◆ **EXTRACTED MATERIAL**:
○ ○ ○ ○ ○

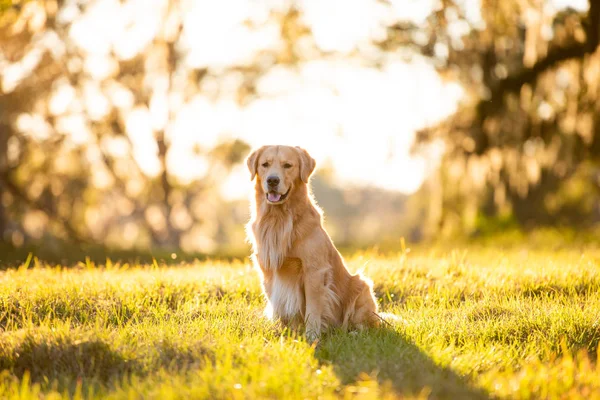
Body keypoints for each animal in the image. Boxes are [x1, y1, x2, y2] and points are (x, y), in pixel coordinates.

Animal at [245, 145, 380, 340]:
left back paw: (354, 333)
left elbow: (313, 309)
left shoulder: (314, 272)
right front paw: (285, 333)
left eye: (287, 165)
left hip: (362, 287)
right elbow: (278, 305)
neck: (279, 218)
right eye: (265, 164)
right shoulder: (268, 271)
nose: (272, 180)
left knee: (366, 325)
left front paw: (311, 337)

○ ○ ○ ○ ○

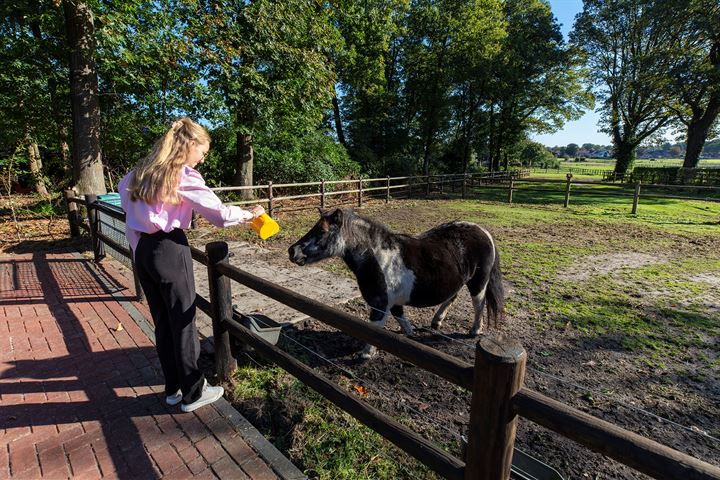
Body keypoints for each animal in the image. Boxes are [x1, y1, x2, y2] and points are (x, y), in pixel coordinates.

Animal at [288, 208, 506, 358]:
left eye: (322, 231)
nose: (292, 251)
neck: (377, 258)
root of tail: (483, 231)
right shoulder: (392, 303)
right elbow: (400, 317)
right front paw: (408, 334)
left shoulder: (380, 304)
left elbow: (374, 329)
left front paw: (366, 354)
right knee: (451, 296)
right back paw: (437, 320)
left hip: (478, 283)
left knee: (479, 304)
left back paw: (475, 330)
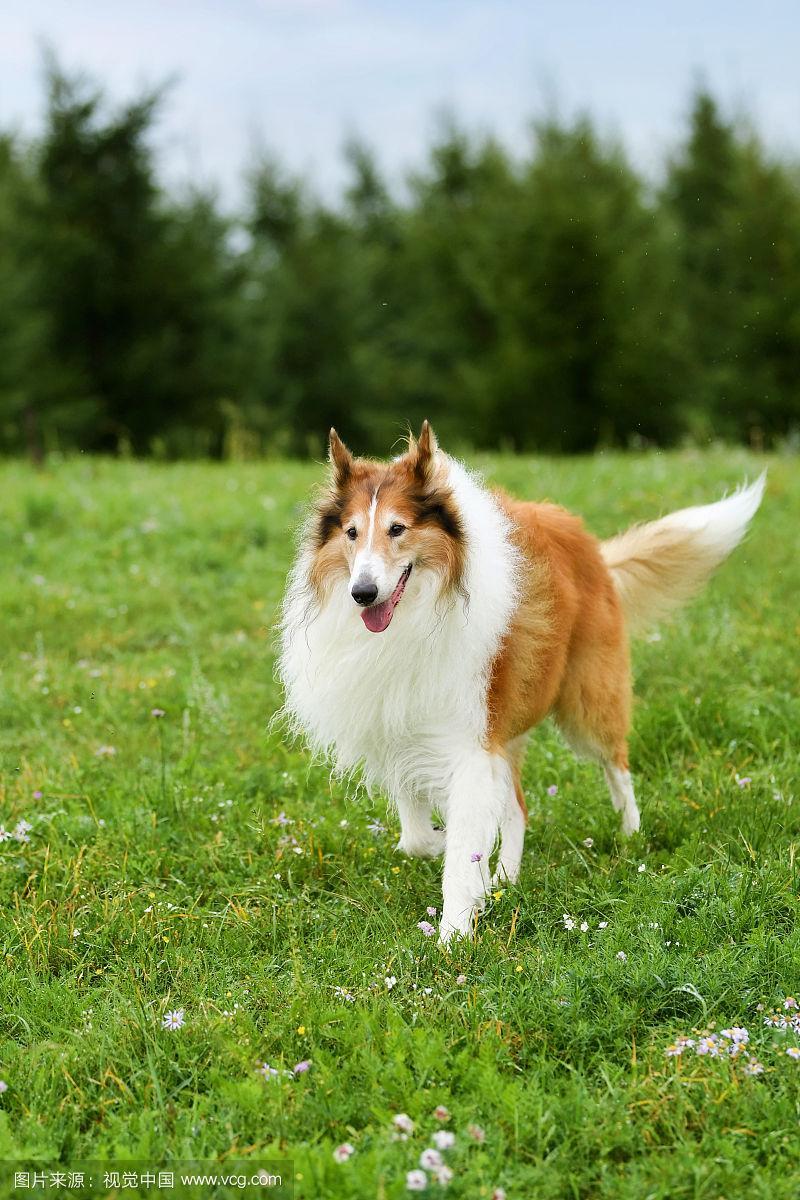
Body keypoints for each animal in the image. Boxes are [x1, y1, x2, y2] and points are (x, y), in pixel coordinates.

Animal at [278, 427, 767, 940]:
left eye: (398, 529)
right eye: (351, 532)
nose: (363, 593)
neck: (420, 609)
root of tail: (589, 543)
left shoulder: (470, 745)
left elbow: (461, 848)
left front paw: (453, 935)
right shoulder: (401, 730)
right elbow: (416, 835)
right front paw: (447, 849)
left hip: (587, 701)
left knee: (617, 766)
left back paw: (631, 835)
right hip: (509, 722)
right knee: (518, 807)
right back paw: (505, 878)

○ ○ ○ ○ ○

◆ **TASK REQUIREMENTS**:
What's needed is an exact copy of the lines above from the one with "left front paw: (366, 354)" through the one with "right back paw: (505, 878)", both included; the pictures stay out.

◆ **WRITTEN ANSWER**:
left front paw: (366, 354)
right knee: (451, 296)
right back paw: (437, 320)
left hip: (478, 283)
left knee: (479, 304)
left back paw: (475, 330)
Body keypoints for each animal in the image. Boxes are [x1, y1, x2, y2] and points are (x, y), in pixel coordinates.

Animal at [278, 427, 767, 940]:
left eye: (398, 529)
right eye: (351, 532)
nose: (363, 593)
neck: (420, 609)
root of tail: (589, 543)
left shoulder: (470, 745)
left elbow: (461, 848)
left front paw: (453, 935)
right shoulder: (401, 730)
right elbow: (416, 835)
right front paw: (447, 849)
left hip: (587, 701)
left knee: (617, 766)
left back paw: (631, 835)
right hip: (509, 722)
right knee: (518, 807)
right back paw: (505, 878)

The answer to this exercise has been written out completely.